● **Directions**:
1. Check each statement against the article on the AWS DeepRacer project: (a) during a race, the model gets only the picture from the car's front camera; (b) participants can change the simulator's physical constants; (c) the car's camera image reaches the model about 15 times per second. For each, answer yes or no and quote the words of the article that settle it.
2. Write the next part of the article on the AWS DeepRacer project, picking up after its final sentence.

──────── Supplied text ────────

Bandwidth’s Research & Development (R&D) team explores technologies that may be relevant for our CPaaS customers, providing new revenue streams and incremental value to existing service offerings.
Our team built the prototypes for now-in-production services such as 2FA, WebRTC, as well as the current infrastructure running our updated hyper-scale messaging services (SMS/MMS). R&D projects can range from a single integration with a backend billing queue, to facilitating new revenue streams by building iOS apps and backend services to speed the on-ramp of major customers. (If you’re interested in being a part of this great team, check out these open positions!)
We also occasionally jump into projects with no relationship to Bandwidth’s core products. These side projects allow the R&D developers to stretch their wings, learn new technologies, and have some fun. For example, we occasionally design and 3D-print swag for Bandwidth’s event booth.
So it was in mid-2021 when a colleague casually mentioned the AWS DeepRacer competition and asked if anyone in R&D was working on an entry for it. After some review, we decided to invest some developer resources in exploring reinforcement learning for the remaining 3 months of the racing season. The ultimate prize is a seat at the 2021 AWS DeepRacer championship held at the yearly AWS re:Invent developer conference.
DeepRacer is a reinforcement learning playground that models a car driving around a track, including 3D rendering the scene from the car’s perspective, and providing add-on challenges such as object avoidance or head-to-head racing.
A unique feature of DeepRacer is that the platform was designed to enable Sim2Real; the ability to take a model trained in the simulator and run it on a small AI driven race car around a real-world track. This unique aspect adds additional depth and interest to the challenge and provides participants with visceral feedback as they watch their model veer off the track and crash into barriers.
The DeepRacer platform is structured around two main components: a simulator for a virtual environment and a machine learning framework. The participant has no control over the simulator or other physical constants. The machine learning framework has a few options available such as choosing between continuous-vs-discrete model outputs, using a shallow or deep neural network, and various hyperparameters to adjust learning.
While AWS provides a console for training through SageMaker, a community of enthusiasts have been able to extract the simulator and training materials, hosting them on custom EC2 instances for “offline” training. Since any number and size of EC2 instances can be launched, this method allows more control over the training costs and time.
Our R&D team used this framework for training our racers—the amount of work put into these tools and the community support available are unparalleled in our experience.
The “AI brain” of the DeepRacer car is provided with an image from its front camera [figure] about 15 times per second, from which it must select the desired acceleration and the desired steering angle. This control scheme is deceptively simple, as there is no other input to the model, all navigation knowledge must reside in the model parameters (its “memory”).
AWS has chosen to restrict the racer’s training algorithms to use reinforcement learning, where participants can only influence the racer’s training by providing a single number score for each step of the simulation. This number is expected to be near-zero when the racer is performing poorly, and arbitrarily large when the racer is performing well. A given run of the racer on the track is considered better if its total score (the sum of each step’s score) is higher than some other run. This simple goal is why Reinforcement Learning is the technique most often used when training computers to play video games, such as Google DeepMind training an Atari game playing engine.
The participant provides this score by implementing a “reward function” which is called after every simulation step to generate a score for the current situation. The DeepRacer simulator provides a bucket of useful parameters to the reward function to use in its decision making, such as the racer’s coordinates on the track, waypoints along the centerline of the track, current velocity, steering angle, etc. Note that none of this information is available to the model during a race, which receives only the image from the front-facing camera.

──────── Dataset content ────────

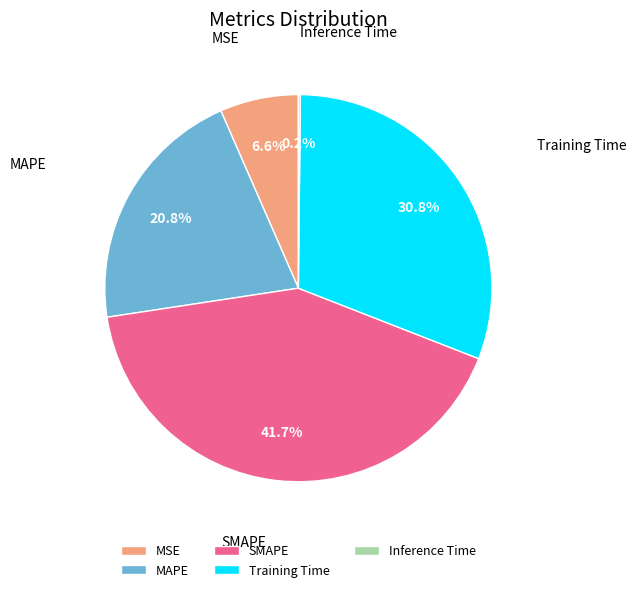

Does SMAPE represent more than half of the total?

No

────────
──────── Dataset content ────────

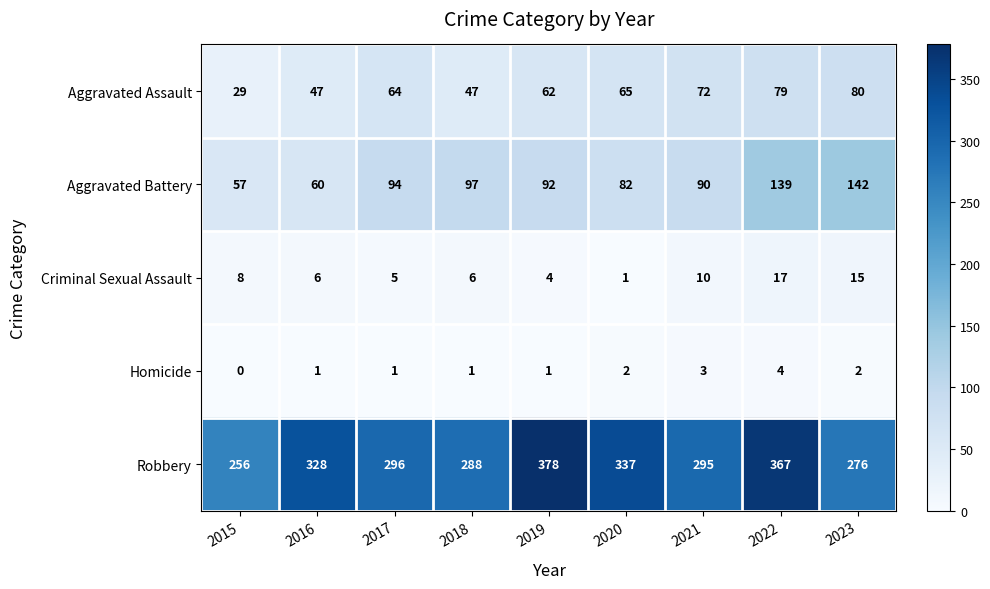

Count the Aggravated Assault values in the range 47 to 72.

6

────────

● **Per-task outputs**:
1.
(a) Yes: "none of this information is available to the model during a race, which receives only the image from the front-facing camera"
(b) No: "The participant has no control over the simulator or other physical constants."
(c) Yes: "about 15 times per second"

2.
Since this is the only way to influence model training, the core challenge of DeepRacer is in designing and implementing the reward function and selecting among the various hyperparameters to use during training.
In the initial sweep of analysis, we located several common themes for reward functions described by other participants from years past. We were able to leverage our domain knowledge in ML to quickly eliminate the majority of these recipes, leaving just a few existing solutions for further analysis.
The existing solutions we implemented and tested included:
- Bonus for Lap Completion
- Optimal Driving Line
Our first month was dedicated to testing these solutions, while building tooling to speed the process of vetting reward functions without the overhead of training a new model.
Bonus for lap completion
The idea behind ‘Bonus for Lap Completion’ is to get the racer around the track using some other technique, then provide a large reward whenever it completes a lap. It is assumed that this large reward will encourage additional lap completions, creating a self-reinforcing cycle of learning.
After thorough testing, we did not find this strategy to be effective. It is our belief that the end-of-lap reward is too sparse, requiring extremely long training times to achieve good results. This additional training time could be better allocated to reward functions that improve consistently during training.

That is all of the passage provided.